Le Sénégal veut rompre avec l’exportation brute de ses ressources en misant sur des champions territoriaux capables de transformer localement et de créer une véritable valeur ajoutée.
Le Sénégal mise sur ses entreprises phares pour transformer son tissu économique de l’intérieur. La Stratégie nationale de développement du Secteur privé et de promotion de l’investissement (SNDSPI 2025-2029), adoptée en février 2026 par le ministère de l’Économie, du Plan et de la Coopération, place au centre de son dispositif un concept peu ordinaire : les « identités remarquables », ces entreprises ancrées dans leurs territoires et capables de porter une filière entière.
L’idée part d’un constat sévère. La région de Dakar concentre à elle seule 46 % du PIB national, et près de 40 % des entreprises recensées. Les régions de Thiès et Diourbel portent une part additionnelle significative, laissant le reste du pays en marge de la création de richesse.
Pourtant, le diagnostic de la SNDSPI révèle une réalité plus nuancée : des régions comme Kédougou, Kolda ou Sédhiou affichent des densités entrepreneuriales élevées, signe d’un dynamisme local sous-exploité faute d’appui structuré.
« Nous devons identifier ces entités remarquables, ces entreprises capables de tirer tout un écosystème, et les accompagner pour qu’elles deviennent des locomotives territoriales », explique Jouldée Soumaré, Directrice du développement du secteur privé au MEPC.

Des travaux sont déjà engagés dans les pôles de Saint-Louis, Kaolack, Kaffrine et Fatick, ainsi que dans la zone sud.
La logique est simple : le pays exporte trop souvent ses ressources brutes. Arachides, poissons, sel, fruits, etc., autant de produits commercialisés sans transformation locale, privant les territoires de la valeur ajoutée industrielle.
« Nous avons un modèle économique dynamique mais qui crée peu de valeur. L’enjeu est de transformer localement nos ressources », souligne Mme Soumaré.
Citant l’exemple de la pêche, elle affirme que « nous avons une filière dynamique, des pêcheurs expérimentés, mais la transformation, l’emballage et la logistique restent insuffisants. Structurer la filière est indispensable pour monter en échelle, accéder à des marchés et capter des financements. »
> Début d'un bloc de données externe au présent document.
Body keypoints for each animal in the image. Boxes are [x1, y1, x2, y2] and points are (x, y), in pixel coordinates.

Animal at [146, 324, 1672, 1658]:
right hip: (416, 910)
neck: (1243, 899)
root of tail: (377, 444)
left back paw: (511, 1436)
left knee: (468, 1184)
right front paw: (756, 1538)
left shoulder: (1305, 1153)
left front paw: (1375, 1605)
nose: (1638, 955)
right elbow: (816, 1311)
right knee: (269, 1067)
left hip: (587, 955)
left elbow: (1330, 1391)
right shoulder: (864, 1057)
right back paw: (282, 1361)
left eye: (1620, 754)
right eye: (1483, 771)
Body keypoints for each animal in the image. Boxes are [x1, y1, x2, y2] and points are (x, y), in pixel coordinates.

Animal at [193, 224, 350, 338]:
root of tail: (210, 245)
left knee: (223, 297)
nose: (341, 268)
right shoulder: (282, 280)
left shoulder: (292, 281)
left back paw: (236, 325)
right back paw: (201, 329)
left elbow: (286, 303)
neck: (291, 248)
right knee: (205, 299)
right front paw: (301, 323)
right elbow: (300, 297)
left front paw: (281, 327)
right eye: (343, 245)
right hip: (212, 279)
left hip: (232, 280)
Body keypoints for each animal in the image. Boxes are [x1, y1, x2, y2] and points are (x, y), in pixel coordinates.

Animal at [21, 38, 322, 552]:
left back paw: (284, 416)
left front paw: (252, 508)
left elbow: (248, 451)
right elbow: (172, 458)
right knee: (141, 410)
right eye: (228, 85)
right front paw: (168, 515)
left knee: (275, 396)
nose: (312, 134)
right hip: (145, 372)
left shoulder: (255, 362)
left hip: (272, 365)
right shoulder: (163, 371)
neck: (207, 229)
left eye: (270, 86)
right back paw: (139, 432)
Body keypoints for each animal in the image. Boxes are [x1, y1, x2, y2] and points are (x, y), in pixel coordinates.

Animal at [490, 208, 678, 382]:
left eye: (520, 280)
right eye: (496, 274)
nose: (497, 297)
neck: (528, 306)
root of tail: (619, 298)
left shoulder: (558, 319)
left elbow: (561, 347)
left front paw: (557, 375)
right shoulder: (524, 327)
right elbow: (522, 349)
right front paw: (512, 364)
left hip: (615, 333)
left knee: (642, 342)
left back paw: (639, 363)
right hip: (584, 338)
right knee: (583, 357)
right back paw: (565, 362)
Les identités remarquables ne pourront prospérer que si le cadre dans lequel elles opèrent est assaini. Sur ce point, le diagnostic de la SNDSPI est sans complaisance : loi foncière de 1964 devenue obsolète, Code du travail bloqué en négociation depuis 2022, partenariats public-privé quasi-inexistants malgré une loi adoptée en 2021.
A cela s’ajoutent des zones économiques spéciales peuplées d’à peine 43 entreprises pour 2 820 emplois. L’accès au crédit, lui, ne représente que 31 % du PIB contre 83 % au Maroc.
« Nous travaillons sur des réformes structurantes, notamment la révision du Code des impôts, afin de créer un environnement plus favorable et inciter les entreprises à se formaliser », précise Mme Soumaré.
Des PME trop seules face au système
Au-delà du cadre réglementaire, la SNDSPI s’attaque à l’isolement des petites et moyennes entreprises. Moins de 5 % des entrepreneurs connaissent des structures comme le Fonds de Garantie des Investissements Prioritaires (Fongip) ou l’Agence de Développement et d’Encadrement des Petites et Moyennes Entreprises (ADEPME), pourtant censées les accompagner.
Les dispositifs publics sont fragmentés entre ministères et agences, sans coordination ni base de données partagée. Le taux d’échec des PME dans leur première année atteint 65 %.
Pour y remédier, la stratégie prévoit le déploiement de Maisons de l’entreprise et de centres de services partagés dans les territoires.
« Il faut redynamiser les chambres de commerce, points d’entrée des entreprises, pour que l’entrepreneur puisse avoir un parcours complet, de la création à l’accès au financement et à la formation », insiste Jouldée Soumaré.
L’objectif est de bâtir un secteur privé compétitif, créateur de richesses et d’emplois, capable de soutenir durablement la croissance endogène du Sénégal, conclut-elle.